- **INSTRUCTIONS FOR THE TASK**: Determine the number of lines in the data that contain "shiftoutput", and write only that number.

-- INFORMATION follows --

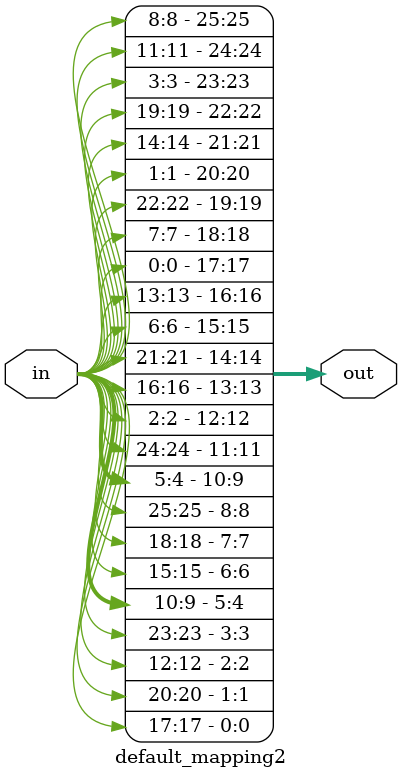
<source format=v>
module rotor2(out, in, clock, rotate, set, set_state, state);
    input [25:0] in;
    input rotate, clock, set;
	 input [4:0] set_state;
    output [25:0] out;
    localparam A = 5'b00000, B = 5'b000001, C = 5'b00010, D = 5'b00011,
               E = 5'b00100, F = 5'b00101, G = 5'b00110, H = 5'b00111,
               I = 5'b01000, J = 5'b01001, K = 5'b01010, L = 5'b01011,
               M = 5'b01100, N = 5'b01101, O = 5'b01110, P = 5'b01111,
               Q = 5'b10000, R = 5'b10001, S = 5'b10010, T = 5'b10011,
               U = 5'b10100, V = 5'b10101, W = 5'b10110, X = 5'b10111,
               Y = 5'b11000, Z = 5'b11001;
     
     output reg [4:0] state;
	  reg [4:0] next_state;
	  
	  reg [4:0] count;
	  reg turn;
	  
	  always @(posedge rotate)
			if(count== 5'b11001)
			begin
				turn <= 1;
				count <= 0;
			end
			else
			begin
				turn <= 0;
				count <= count + 1;
			end
	  
     always @(posedge turn)
     begin
	       case(state)
				 A: next_state = B;
				 B: next_state = C;
				 C: next_state = D;
				 D: next_state = E;
				 E: next_state = F;
				 F: next_state = G;
				 G: next_state = H;
				 H: next_state = I;
				 I: next_state = J;
				 J: next_state = K;
				 K: next_state = L;
				 L: next_state = M;
				 M: next_state = N;
				 N: next_state = O;
				 O: next_state = P;
				 P: next_state = Q;
				 Q: next_state = R;
				 R: next_state = S;
				 S: next_state = T;
				 T: next_state = U;
				 U: next_state = V;
				 V: next_state = W;
				 W: next_state = X;
				 X: next_state = Y;
				 Y: next_state = Z;
				 Z: next_state = A;
				 default: next_state = A;
			endcase
	  end
  
     always @(*)
	  begin
	      if (set == 1'b1)
			    begin
					  state = 5'b11010;
				 end
			else if ((set == 1'b0) && (rotate == 1))
				 begin
						state = set_state;
				 end
	  end
	  
     wire [51:0] shiftinput;
     wire [51:0] shiftoutput;
     wire [25:0] intermediate;
     
     assign shiftinput = ({in[25:0],26'b0} >> state);
     
     default_mapping2 d0(
          .in(shiftinput[51:26]|shiftinput[25:0]), 
          .out(intermediate));
          
     assign shiftoutput = ({26'b0, intermediate[25:0]} << state);
     assign out = (shiftoutput[51:26]|shiftoutput[25:0]);
endmodule


module default_mapping2(in, out);
     input [25:0] in;
     output [25:0] out;
     
     //assign out = 26'b0;
     
     assign out[0] = in[17];
     assign out[1] = in[20];
     assign out[2] = in[12];
     assign out[3] = in[23];
     assign out[4] = in[9];
     assign out[5] = in[10];
     assign out[6] = in[15];
     assign out[7] = in[18];
     assign out[8] = in[25];
     assign out[9] = in[4];
     assign out[10] = in[5];
     assign out[11] = in[24];
     assign out[12] = in[2];
     assign out[13] = in[16];
     assign out[14] = in[21];
     assign out[15] = in[6];
     assign out[16] = in[13];
     assign out[17] = in[0];
     assign out[18] = in[7];
     assign out[19] = in[22];
     assign out[20] = in[1];
     assign out[21] = in[14];
     assign out[22] = in[19];
     assign out[23] = in[3];
     assign out[24] = in[11];
     assign out[25] = in[8];
endmodule
</source>
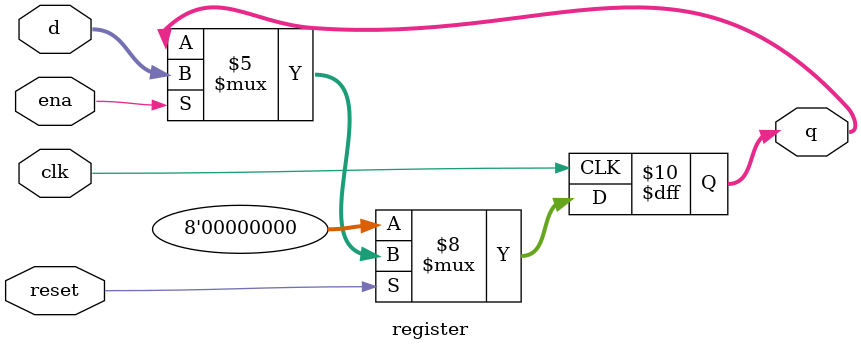
<source format=v>
module register
(
	input clk,
	input reset,
	input ena,
	input [7:0] d,
	output reg [7:0] q 
);

always @(posedge clk) begin
	if (reset == 1'b0)
		q <= 8'b0;
		
	else begin
		if (ena == 1'b1)
			q <= d;
		else
			q <= q;
	end
		
end

endmodule

</source>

-- INFORMATION concluded --

- **EXERCISE RESPONSE**: 3